APPLY WHAT YOU READ |
(a) In the text on women's rights in Afghanistan, about what share of girls marry before the age of 16?
(b) List the groups that, according to the text on women's rights in Afghanistan, point to domestic violence being a widespread problem.
(c) Extend the text on women's rights in Afghanistan, picking up right after its last sentence.

SOURCE EXTRACT |
-- -- --
Human Rights Watch urges donors to support the Afghan government to:

  • Improve the quality and increase women’s access to the government’s Basic Package of Health Service (BPHS).
  • Increase investment in training of practitioners specialized in women’s health care. Work toward ensuring that skilled attendance is available at all births by an accredited and competent health care provider who has at her or his disposal the necessary equipment and the support of a functioning health system.
  • Support the establishment of a referral system between different levels of health care, in particular to handle life-threatening complications in pregnancy and childbirth.
  • Increase resources for and effective implementation of the National Reproductive Health Strategy, placing particular emphasis on reduction of fertility rates and health education.

Gender Based Violence

Violence against women and the absence of effective redress for victims, whether through informal or formal justice mechanisms, is a pervasive human rights problem in Afghanistan. The practice of exchanging girls and young women to settle feuds or to repay debts continues, as do high rates of early and forced marriage. According to a study by the Ministry of Women’s Affairs and women’s organizations, approximately 57 percent of girls get married before the age of 16. The Afghanistan Independent Human Rights Commission (AIHRC), women’s activists, and nongovernmental organizations point to domestic violence being a widespread problem for which there is still little public awareness, prevention effort, or response. Local commanders and their forces have also been implicated in cases of sexual violence against women and girls.
-- -- --
PROVIDED RECORDS |
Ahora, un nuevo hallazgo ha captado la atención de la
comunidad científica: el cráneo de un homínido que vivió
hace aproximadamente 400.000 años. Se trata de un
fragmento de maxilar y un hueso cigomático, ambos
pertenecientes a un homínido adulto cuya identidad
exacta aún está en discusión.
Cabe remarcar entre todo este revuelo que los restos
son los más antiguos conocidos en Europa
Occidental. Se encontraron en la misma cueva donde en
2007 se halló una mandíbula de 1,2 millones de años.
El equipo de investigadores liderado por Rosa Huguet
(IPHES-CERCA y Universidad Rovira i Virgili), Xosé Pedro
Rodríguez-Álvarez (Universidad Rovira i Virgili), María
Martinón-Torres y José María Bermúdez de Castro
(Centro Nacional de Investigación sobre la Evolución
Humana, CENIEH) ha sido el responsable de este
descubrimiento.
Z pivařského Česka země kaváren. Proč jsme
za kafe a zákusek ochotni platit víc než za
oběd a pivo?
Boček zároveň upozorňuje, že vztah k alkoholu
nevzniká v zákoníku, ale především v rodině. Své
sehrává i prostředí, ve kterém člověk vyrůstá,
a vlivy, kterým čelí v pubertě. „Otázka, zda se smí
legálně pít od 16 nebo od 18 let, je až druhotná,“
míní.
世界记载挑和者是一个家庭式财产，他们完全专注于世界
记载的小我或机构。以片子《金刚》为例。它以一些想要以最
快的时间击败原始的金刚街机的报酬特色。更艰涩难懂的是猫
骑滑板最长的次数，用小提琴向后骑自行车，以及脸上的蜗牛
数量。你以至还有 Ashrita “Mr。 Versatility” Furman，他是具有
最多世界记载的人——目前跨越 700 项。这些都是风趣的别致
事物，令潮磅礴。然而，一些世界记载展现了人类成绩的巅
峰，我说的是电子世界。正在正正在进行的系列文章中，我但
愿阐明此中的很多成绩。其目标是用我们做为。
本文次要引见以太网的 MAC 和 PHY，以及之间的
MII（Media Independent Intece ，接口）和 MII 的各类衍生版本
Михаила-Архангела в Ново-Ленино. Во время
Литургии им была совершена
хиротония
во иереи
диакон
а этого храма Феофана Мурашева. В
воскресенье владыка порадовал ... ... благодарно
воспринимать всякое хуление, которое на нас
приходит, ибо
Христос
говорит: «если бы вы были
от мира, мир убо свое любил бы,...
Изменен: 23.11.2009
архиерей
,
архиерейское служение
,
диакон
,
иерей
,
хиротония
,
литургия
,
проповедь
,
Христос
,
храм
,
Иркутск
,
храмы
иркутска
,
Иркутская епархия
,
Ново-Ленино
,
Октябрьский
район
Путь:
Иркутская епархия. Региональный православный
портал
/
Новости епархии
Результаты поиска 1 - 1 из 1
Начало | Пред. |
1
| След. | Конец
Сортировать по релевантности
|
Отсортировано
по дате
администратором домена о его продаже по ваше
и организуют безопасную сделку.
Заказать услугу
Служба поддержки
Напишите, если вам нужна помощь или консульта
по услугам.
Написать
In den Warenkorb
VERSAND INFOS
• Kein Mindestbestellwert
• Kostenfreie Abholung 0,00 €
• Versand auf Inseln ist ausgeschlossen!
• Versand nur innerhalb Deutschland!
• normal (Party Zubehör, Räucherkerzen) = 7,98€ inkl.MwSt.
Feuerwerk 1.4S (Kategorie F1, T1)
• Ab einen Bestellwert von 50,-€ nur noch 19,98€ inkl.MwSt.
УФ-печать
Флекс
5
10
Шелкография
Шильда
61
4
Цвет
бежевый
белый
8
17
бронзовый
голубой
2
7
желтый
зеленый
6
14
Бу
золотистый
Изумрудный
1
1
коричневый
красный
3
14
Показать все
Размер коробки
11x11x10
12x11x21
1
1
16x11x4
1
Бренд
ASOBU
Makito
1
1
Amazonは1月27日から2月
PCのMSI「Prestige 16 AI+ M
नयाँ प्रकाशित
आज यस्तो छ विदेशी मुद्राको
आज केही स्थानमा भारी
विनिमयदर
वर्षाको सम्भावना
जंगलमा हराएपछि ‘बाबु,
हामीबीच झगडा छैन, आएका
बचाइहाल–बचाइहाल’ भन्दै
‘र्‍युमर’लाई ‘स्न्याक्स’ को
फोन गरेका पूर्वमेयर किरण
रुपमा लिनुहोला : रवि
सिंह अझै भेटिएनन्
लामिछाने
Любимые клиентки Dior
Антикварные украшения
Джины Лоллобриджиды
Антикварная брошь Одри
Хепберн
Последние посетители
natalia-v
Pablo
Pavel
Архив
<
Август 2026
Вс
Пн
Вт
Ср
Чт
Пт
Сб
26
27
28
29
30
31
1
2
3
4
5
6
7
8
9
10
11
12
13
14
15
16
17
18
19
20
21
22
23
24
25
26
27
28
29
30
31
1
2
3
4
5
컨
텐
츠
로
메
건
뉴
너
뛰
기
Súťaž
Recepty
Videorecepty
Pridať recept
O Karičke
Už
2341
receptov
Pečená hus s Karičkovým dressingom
-- -- --
ANSWER SET |
(a) Approximately 57 percent.

(b)
- The Afghanistan Independent Human Rights Commission (AIHRC)
- Women's activists
- Nongovernmental organizations

(c)
The security and judicial sectors lack an institutional culture that is sensitive to women. Women and girls face many barriers to assistance, including police and local-level officials who dismiss or ignore their complaints, discriminatory divorce laws, and a lack of services, such as shelters, counseling, and legal aid.

Human Rights Watch urges donors to support the government of Afghanistan to act with due diligence to prevent violence against women; to monitor and investigate such violence; to prosecute and punish perpetrators, whether they are state or non-state actors; and to provide access to redress for victims, including by:

  • Developing Family Response Units, comprising of male and female officers trained to handle gender-based violence, in each district police office.
  • Enacting gender-specific legislation, including a family law and an anti- violence against women law. Provide training for judges and prosecutors in these laws.
  • Funding comprehensive and coordinated support services for victims of violence, including shelter, legal aid, counseling, and access to health care.
  • Developing national campaigns to raise awareness about women’s rights, gender-based violence, and harmful practices including early and forced marriage and honor-related crimes.
  • Assessing budgets at national and local levels from a gender perspective to ensure a more equitable allocation of resources to eliminating discrimination and violence against women.

2. Freedom of Expression

Freedom of expression for those who criticize government officials, the insurgents, or powerful local figures remains limited. Threats, violence, and intimidation are regularly used to silence opposition politicians, critical journalists, and civil society activists speaking out on issues of public concern. The culture of fear has been heightened by high-profile cases like that of Sayed Parviz Kambakhsh, a student sentenced to death on blasphemy charges for downloading an article he denies writing.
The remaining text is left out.